Maybe, I am glad that this thread has been of some help to you. I too want to echo what you said and thank everyone who has helped get this project as far as it is. Thanks guys!
I finally found some time to work on the engine again, and was able to get the pistons pulled out.
Never would have guessed that a piston looked like this, always had it pictured in my head as a 35lb solid chunk of metal. lol I can see everyone rolling their eyes as they read the last sentence. Anywho, so is the last set of rings with the blocks in it the oil control ring? Dreamer, if you could have your wife scan that page in your book about the rings that would be great! What would be the best approach to cleaning the carbon off the rings, would a wire brush be ok, or do I need a more gentle approach?
Out of curiosity, how does the oil for the bearings get into those holes? Does oil flow through the crankshaft?

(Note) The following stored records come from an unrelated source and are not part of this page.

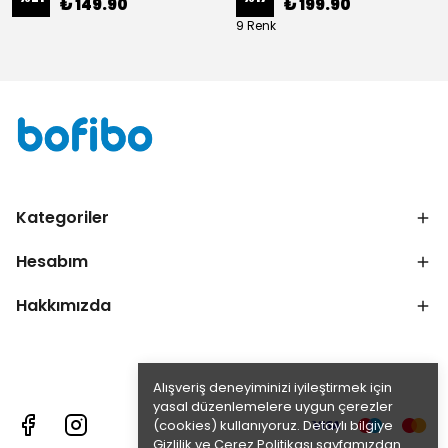
₺ 149.90
₺ 199.90
9 Renk
Kategoriler
Hesabım
Hakkımızda
Alışveriş deneyiminizi iyileştirmek için
yasal düzenlemelere uygun çerezler
(cookies) kullanıyoruz. Detaylı bilgiye
Gizlilik ve Çerez Politikası
sayfamızdan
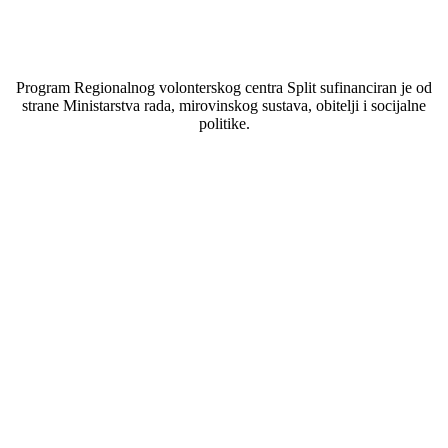
Program Regionalnog volonterskog centra Split sufinanciran je od
strane Ministarstva rada, mirovinskog sustava, obitelji i socijalne
politike.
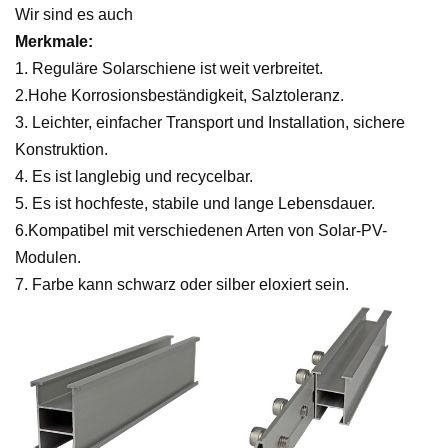
Wir sind es auch
Merkmale:
1. Reguläre Solarschiene ist weit verbreitet.
2.Hohe Korrosionsbeständigkeit, Salztoleranz.
3. Leichter, einfacher Transport und Installation, sichere
Konstruktion.
4. Es ist langlebig und recycelbar.
5. Es ist hochfeste, stabile und lange Lebensdauer.
6.Kompatibel mit verschiedenen Arten von Solar-PV-
Modulen.
7. Farbe kann schwarz oder silber eloxiert sein.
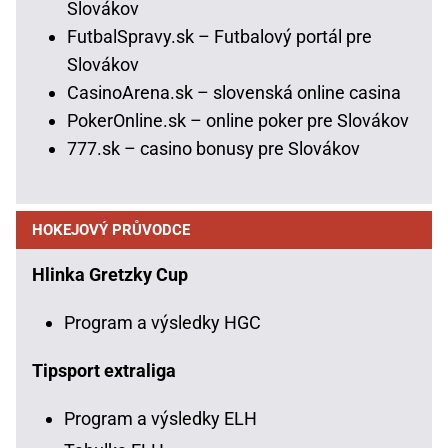
Slovákov
FutbalSpravy.sk – Futbalový portál pre
Slovákov
CasinoArena.sk – slovenská online casina
PokerOnline.sk – online poker pre Slovákov
777.sk – casino bonusy pre Slovákov
HOKEJOVÝ PRŮVODCE
Hlinka Gretzky Cup
Program a výsledky HGC
Tipsport extraliga
Program a výsledky ELH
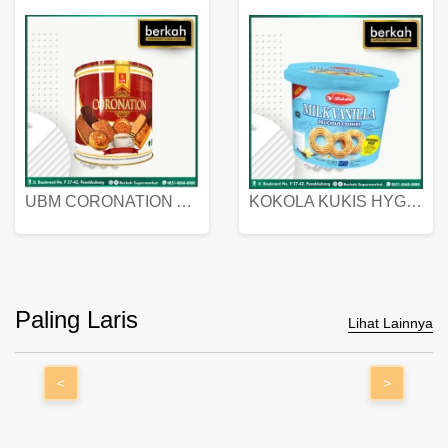
UBM CORONATION ASSORTED BISKUIT KALENG 450 GRAM
KOKOLA KUKIS HYGIENIC MILK VANILLA PACK 320 GR
Paling Laris
Lihat Lainnya
<
>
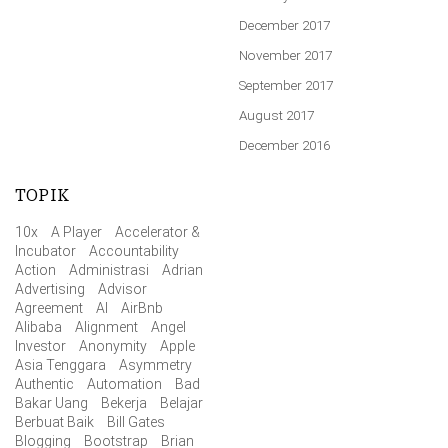
December 2017
November 2017
September 2017
August 2017
December 2016
TOPIK
10x
A Player
Accelerator &
Incubator
Accountability
Action
Administrasi
Adrian
Advertising
Advisor
Agreement
AI
AirBnb
Alibaba
Alignment
Angel
Investor
Anonymity
Apple
Asia Tenggara
Asymmetry
Authentic
Automation
Bad
Bakar Uang
Bekerja
Belajar
Berbuat Baik
Bill Gates
Blogging
Bootstrap
Brian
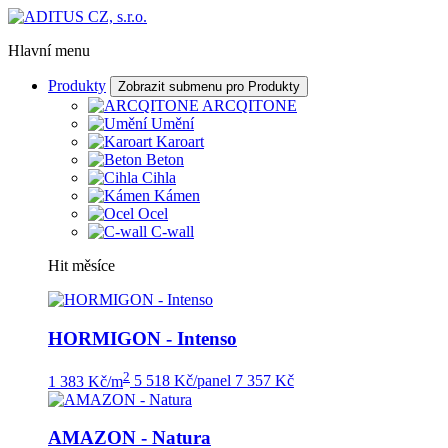
Hlavní menu
Produkty
Zobrazit submenu pro Produkty
ARCQITONE
Umění
Karoart
Beton
Cihla
Kámen
Ocel
C-wall
Hit měsíce
HORMIGON - Intenso
2
1 383 Kč/m
5 518 Kč/panel
7 357 Kč
AMAZON - Natura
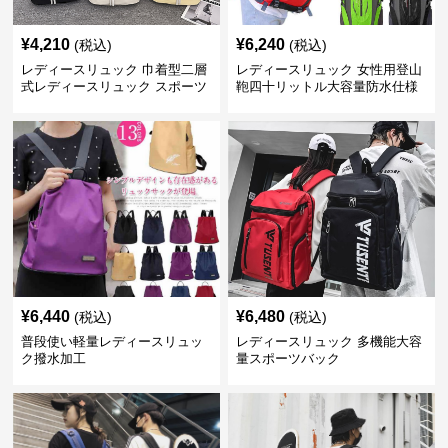
¥
4,210
¥
6,240
(税込)
(税込)
レディースリュック 巾着型二層
レディースリュック 女性用登山
式レディースリュック スポーツ
鞄四十リットル大容量防水仕様
対応
¥
6,440
¥
6,480
(税込)
(税込)
普段使い軽量レディースリュッ
レディースリュック 多機能大容
ク撥水加工
量スポーツバック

Yep, the bottom ring is the oil ring. Use a wire brush or wire wheel on a benchgrinder or drill. If using the latter just be careful. When reinstalling, you'll need a ring compressor. Also, make sure the ring gaps are staggered 90* from each other. And yes, oil flows through the journals of the crank to oil the rod bearings. Same with the main bearings.
__________________
Trust in the Lord with all your heart and lean not on your own understanding.